O humor que incentiva

Luiz Beltramin
| Tempo de leitura: 3 min

Se rir é o melhor remédio, como diz o ditado, a comédia para o ator Giovani Braz, que se apresenta neste final de semana na cidade, é instrumento motivacional. Com o espetáculo “O Caixeiro do Riso - Resista se For Capaz”, o comediante, que integra o elenco de “A Praça é Nossa”, do SBT, na interpretação do bêbado Saideira, personagem também incluído na peça, utiliza o humor para entreter e motivar. A apresentação será hoje, às 20h, no Teatro Municipal Celina Lourdes Alves Neves.

O ator afirma, em entrevista ao JC, que relata sua própria experiência de vida como forma a dar um “empurrãozinho” às pessoas na busca pela realização plena profissional, independentemente à área escolhida. Entretanto, ressalva, os dois aspectos do espetáculo estão muito bem divididos, com relatos pessoais reservados para depois das gargalhadas.

Formado em direito, o comediante conta que chegou a exercer a advocacia, oficio exercido apenas durante seis meses e que, segundo Braz, servia apenas como salvaguarda financeira enquanto não se estabelecia firmemente nos palcos. “Era mais para eu me manter. Chegou uma hora em que decidi que realmente o que queria era a comédia”, lembra o artista, ao dizer que tomou coragem para mudar de vida impulsionado também por colegas, que se divertiam com suas piadas ainda “amadoras”, nos tempos de faculdade.

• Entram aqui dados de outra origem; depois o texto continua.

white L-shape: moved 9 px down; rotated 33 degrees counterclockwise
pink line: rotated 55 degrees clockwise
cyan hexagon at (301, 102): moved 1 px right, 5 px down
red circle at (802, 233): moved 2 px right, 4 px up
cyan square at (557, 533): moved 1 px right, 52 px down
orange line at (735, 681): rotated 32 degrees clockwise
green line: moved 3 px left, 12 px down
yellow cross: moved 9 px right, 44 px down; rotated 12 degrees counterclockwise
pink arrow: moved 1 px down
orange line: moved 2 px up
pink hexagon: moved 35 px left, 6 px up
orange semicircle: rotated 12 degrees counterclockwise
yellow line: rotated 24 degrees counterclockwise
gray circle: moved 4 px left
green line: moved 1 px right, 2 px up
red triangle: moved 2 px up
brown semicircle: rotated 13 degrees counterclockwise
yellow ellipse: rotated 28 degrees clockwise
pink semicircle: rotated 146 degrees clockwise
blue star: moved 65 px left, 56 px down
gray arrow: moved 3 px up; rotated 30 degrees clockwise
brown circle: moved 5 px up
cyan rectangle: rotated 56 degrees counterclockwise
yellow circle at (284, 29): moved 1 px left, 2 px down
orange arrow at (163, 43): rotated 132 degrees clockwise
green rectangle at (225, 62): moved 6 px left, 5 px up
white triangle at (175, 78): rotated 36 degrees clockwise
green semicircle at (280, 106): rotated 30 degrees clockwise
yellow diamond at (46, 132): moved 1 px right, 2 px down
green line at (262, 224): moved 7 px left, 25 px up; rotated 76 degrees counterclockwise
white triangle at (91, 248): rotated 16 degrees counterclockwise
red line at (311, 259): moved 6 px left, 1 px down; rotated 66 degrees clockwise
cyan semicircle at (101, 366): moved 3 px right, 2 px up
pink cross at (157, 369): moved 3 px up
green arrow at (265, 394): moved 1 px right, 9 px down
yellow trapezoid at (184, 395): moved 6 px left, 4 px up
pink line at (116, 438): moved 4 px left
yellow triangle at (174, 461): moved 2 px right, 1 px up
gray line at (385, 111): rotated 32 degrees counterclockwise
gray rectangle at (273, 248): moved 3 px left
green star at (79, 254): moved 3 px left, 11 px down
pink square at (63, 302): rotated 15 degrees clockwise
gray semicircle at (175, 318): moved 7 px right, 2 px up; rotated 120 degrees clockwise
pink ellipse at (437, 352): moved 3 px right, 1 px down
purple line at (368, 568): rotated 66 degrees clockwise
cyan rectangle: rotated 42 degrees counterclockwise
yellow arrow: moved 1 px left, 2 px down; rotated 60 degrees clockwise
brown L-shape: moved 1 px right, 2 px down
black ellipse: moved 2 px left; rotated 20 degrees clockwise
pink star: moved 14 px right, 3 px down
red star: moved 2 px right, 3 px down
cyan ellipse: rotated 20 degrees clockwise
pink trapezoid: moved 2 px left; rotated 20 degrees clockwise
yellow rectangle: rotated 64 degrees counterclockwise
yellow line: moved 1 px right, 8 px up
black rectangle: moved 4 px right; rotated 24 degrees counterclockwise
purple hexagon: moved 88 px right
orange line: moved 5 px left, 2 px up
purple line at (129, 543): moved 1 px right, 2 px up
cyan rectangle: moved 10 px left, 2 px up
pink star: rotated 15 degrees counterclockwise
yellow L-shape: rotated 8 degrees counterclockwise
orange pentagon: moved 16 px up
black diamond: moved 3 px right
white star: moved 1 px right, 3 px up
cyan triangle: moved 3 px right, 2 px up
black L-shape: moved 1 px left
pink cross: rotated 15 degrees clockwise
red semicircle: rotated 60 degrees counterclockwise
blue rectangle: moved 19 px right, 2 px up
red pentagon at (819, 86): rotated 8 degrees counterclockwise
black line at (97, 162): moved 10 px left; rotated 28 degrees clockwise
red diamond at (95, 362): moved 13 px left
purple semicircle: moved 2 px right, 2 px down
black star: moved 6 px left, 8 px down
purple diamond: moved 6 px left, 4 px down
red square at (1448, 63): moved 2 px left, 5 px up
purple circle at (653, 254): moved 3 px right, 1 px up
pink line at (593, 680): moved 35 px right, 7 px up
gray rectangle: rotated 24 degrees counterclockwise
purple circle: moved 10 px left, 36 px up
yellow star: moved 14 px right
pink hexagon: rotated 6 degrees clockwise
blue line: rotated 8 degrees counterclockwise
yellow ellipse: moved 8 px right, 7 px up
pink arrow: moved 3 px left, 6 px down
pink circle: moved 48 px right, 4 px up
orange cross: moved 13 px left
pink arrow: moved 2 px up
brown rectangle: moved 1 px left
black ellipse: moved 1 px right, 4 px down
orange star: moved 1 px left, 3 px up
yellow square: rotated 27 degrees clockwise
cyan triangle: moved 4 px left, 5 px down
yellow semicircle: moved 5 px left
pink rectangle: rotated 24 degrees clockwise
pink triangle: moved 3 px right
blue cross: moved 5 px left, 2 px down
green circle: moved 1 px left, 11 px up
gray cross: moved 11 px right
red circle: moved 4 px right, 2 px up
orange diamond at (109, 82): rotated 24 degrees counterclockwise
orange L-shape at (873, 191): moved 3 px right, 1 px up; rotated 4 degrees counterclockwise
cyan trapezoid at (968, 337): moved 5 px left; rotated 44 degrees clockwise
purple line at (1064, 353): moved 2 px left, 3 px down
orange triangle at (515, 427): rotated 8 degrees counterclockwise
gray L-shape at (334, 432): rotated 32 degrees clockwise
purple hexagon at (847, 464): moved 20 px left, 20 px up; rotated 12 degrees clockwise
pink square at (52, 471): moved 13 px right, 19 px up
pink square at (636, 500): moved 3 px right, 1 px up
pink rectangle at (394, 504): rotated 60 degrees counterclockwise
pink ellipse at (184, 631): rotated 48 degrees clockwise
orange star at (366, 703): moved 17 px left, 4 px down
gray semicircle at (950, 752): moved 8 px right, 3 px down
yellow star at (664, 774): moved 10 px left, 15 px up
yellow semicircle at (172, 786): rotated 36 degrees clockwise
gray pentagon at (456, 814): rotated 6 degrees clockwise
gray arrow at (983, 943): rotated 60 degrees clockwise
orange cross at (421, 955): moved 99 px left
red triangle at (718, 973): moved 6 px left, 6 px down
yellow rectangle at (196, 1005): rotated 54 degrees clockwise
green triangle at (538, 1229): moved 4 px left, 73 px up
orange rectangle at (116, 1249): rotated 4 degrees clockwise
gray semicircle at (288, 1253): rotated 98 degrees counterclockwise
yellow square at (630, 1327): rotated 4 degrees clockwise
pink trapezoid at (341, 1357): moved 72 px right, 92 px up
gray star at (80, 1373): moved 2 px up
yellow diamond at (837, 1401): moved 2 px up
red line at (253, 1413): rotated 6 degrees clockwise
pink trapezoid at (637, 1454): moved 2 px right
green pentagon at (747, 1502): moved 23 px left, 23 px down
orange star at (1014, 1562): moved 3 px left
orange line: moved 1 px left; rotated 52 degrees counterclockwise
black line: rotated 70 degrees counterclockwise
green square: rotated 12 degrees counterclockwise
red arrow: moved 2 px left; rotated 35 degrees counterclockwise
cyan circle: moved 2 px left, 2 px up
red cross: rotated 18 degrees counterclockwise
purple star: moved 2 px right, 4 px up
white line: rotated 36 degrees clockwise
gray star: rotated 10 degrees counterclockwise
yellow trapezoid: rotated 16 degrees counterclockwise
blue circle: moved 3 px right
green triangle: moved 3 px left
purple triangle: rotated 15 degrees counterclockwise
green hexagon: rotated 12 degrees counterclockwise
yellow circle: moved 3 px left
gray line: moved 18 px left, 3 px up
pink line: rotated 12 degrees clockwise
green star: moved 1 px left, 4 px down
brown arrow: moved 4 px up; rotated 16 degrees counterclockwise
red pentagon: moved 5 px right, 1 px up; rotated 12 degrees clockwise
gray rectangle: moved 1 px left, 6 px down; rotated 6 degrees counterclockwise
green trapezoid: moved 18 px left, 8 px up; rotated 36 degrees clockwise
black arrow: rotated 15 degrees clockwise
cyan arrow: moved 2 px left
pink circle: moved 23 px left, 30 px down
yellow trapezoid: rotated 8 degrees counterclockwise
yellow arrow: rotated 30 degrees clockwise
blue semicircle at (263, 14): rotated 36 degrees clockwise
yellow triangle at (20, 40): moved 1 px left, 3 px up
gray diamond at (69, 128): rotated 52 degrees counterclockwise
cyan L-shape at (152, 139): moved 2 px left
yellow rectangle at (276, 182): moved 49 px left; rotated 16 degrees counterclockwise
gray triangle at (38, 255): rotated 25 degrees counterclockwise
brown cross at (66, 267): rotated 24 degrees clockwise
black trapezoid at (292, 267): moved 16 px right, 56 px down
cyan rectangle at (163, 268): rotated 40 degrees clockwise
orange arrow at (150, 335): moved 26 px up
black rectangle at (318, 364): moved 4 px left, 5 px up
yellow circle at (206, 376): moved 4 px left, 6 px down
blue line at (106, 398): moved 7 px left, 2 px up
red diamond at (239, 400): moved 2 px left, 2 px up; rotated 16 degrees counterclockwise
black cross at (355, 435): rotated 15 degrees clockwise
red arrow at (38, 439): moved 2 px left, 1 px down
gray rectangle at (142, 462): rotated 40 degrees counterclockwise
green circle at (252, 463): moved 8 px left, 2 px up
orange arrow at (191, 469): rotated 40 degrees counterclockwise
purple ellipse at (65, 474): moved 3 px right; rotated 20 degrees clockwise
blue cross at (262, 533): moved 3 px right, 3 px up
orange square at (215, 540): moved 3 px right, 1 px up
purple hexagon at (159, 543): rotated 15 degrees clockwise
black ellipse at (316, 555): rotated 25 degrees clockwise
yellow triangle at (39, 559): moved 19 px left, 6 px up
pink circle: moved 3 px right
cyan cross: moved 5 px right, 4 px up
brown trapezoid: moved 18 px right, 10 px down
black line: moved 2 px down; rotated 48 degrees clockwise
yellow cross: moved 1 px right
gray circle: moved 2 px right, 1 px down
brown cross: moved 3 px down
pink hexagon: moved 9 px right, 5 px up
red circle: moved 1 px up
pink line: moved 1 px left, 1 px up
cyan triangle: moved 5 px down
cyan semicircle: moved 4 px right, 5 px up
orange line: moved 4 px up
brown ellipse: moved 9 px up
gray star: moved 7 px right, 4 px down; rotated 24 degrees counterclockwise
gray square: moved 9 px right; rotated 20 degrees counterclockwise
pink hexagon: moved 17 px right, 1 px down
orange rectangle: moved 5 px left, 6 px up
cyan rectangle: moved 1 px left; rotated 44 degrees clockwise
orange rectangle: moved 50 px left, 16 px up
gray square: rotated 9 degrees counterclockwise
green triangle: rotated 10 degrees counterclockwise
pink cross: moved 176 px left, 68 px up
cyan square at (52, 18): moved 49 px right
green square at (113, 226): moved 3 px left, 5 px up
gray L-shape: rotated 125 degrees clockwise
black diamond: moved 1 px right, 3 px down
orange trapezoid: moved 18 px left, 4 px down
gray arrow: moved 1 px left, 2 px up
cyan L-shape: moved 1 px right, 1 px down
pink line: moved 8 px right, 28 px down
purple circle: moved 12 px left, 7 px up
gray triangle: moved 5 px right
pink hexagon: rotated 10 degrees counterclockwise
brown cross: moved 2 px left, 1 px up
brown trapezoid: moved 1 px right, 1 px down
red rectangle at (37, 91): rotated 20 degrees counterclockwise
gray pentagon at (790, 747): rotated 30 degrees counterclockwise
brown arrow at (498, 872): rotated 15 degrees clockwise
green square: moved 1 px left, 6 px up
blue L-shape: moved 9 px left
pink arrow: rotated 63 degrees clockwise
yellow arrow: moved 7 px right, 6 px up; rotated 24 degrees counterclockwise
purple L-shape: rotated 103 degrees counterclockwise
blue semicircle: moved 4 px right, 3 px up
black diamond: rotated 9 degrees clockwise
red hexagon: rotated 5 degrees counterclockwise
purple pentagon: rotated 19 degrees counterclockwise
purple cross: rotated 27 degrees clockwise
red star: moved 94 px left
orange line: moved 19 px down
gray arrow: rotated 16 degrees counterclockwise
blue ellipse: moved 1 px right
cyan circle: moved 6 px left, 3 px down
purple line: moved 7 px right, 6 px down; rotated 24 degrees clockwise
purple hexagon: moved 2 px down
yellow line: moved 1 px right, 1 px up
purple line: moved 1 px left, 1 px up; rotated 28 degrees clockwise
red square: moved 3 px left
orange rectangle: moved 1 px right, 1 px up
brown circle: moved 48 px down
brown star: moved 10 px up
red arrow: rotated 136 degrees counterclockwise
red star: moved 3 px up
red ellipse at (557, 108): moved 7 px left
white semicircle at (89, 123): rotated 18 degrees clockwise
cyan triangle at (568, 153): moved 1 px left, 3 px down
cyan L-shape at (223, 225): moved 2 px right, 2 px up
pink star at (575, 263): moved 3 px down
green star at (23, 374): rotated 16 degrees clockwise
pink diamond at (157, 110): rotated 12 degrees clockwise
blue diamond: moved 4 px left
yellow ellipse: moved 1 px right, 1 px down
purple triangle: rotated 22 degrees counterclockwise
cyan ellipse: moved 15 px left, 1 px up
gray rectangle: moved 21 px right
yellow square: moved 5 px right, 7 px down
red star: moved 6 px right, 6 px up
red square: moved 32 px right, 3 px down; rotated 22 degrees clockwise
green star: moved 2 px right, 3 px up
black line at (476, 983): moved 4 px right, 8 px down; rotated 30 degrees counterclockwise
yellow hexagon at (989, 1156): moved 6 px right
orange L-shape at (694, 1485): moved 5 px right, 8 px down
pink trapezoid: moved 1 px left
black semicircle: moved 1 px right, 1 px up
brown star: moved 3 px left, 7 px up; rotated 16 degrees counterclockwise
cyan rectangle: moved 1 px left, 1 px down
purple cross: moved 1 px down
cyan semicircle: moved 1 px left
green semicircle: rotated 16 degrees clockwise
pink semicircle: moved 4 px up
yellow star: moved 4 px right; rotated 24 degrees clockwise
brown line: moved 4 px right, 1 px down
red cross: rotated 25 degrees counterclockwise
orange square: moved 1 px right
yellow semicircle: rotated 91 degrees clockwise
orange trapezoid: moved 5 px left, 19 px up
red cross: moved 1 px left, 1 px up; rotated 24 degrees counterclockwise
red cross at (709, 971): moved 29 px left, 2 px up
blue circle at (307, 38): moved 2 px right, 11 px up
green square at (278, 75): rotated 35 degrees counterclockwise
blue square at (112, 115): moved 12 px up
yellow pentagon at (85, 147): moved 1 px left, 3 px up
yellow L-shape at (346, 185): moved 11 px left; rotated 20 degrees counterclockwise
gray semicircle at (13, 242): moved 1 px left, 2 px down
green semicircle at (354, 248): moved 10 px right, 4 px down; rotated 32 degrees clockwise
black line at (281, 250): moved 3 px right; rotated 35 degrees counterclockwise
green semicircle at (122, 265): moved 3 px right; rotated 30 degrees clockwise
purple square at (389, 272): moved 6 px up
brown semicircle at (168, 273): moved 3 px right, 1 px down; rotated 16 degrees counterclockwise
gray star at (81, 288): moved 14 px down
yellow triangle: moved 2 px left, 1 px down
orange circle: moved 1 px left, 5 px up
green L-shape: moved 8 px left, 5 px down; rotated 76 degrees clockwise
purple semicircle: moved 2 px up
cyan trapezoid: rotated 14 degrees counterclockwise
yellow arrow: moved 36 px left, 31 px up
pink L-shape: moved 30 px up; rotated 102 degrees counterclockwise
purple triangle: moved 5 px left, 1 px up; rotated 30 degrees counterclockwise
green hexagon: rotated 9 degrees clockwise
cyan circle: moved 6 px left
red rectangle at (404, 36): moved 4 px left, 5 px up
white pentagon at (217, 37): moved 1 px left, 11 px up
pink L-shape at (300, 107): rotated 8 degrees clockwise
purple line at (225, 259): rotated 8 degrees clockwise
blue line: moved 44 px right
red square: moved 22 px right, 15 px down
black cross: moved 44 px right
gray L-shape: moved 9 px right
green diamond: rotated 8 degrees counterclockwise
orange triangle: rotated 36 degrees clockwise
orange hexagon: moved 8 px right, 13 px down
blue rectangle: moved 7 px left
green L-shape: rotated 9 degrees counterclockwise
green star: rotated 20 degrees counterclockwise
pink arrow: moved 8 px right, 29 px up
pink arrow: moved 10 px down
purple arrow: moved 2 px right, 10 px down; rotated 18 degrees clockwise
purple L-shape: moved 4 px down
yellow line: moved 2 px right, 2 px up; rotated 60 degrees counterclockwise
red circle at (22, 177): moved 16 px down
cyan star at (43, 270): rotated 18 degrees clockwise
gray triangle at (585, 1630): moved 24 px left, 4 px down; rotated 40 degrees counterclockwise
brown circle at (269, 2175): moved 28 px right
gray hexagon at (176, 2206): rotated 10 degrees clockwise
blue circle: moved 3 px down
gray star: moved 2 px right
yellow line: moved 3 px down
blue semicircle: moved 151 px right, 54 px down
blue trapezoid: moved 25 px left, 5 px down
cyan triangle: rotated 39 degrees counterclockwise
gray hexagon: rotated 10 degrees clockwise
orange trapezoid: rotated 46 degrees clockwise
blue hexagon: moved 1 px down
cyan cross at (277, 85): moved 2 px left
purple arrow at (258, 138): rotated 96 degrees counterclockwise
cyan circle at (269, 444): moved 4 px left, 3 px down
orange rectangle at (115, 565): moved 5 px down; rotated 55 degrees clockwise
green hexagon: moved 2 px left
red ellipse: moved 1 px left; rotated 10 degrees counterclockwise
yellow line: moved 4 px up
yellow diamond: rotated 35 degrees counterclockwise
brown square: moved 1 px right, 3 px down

Além do teatro, o início da carreira artística de Giovani, que debutou profissionalmente na arte de fazer rir aos 22 anos, também foi marcado por interpretações de personagens na televisão regional do Sul de Minas, terra natal do ator, nascido há 33 anos em Carmo do Rio Claro e criado em Poços de Caldas. O trabalho no SBT, entretanto, fez com que Braz ganhasse holofotes nacionais, o que impediu com que ele conciliasse o trabalho na “Praça” com as atuações televisivas em seu Estado.

Versátil

No espetáculo, em que se apresenta sozinho, Braz mostra polivalência ao interpretar seis personagens, com características distintas: uma dona de casa ‘feminista e estressada’, um psicólogo gay que atende aos pacientes travestidos; o gago ‘Fafi Falafácil’, que detesta interrupções; o bêbado Saideira, a dona de casa Josineide, cujo marido chama-se Wandergleison, e o próprio ‘Caixeiro do Riso’, mineiro contador de causos, mas que, de acordo com o ator - e autor -, remete a personagens típicos de diversos Estados brasileiros. Durante o espetáculo, o comediante também faz paródias de diversas personalidades, entre elas Caetano Veloso.

Para o comediante, a interatividade com o público, ao mesclar música, comédia e o aspecto motivacional, são algumas das chaves para um novo tipo de humor. Giovani adianta que a peça também apresenta traços do Stand Up Comedy (nova febre do humor nacional) - estilo em que o comediante, sozinho e apenas com um microfone no palco, satiriza casos do dia-a-dia.

No entanto, o segmento, frisa, não é o carro-chefe de “O Caixeiro...”. “O Stand Up está na moda. O problema é, como muitos querem fazer, boa parte entra (nesse estilo) sem realmente saber como conduzir esse tipo de apresentação”, opina, ao reiterar a importância que dá ao “recheio” da apresentação. “Temos Stand Up também. Mas nos preocupamos, ao mesmo tempo, em proporcionar um espetáculo completo, com figurino, luz”, acrescenta o ator/autor, ao ressaltar que a apresentação, mesmo humorística, tem começo, meio e fim.

• Serviço

“O Caixeiro do Riso - Resista se for Capaz”, com Giovani Braz hoje, às 20h no Teatro Municipal (avenida Nações Unidas, 8-9). Ingressos antecipados a R$ 30,00 (inteira); R$ 15,00 (meia entrada). Mais informações pelo telefone (14)3235-1088.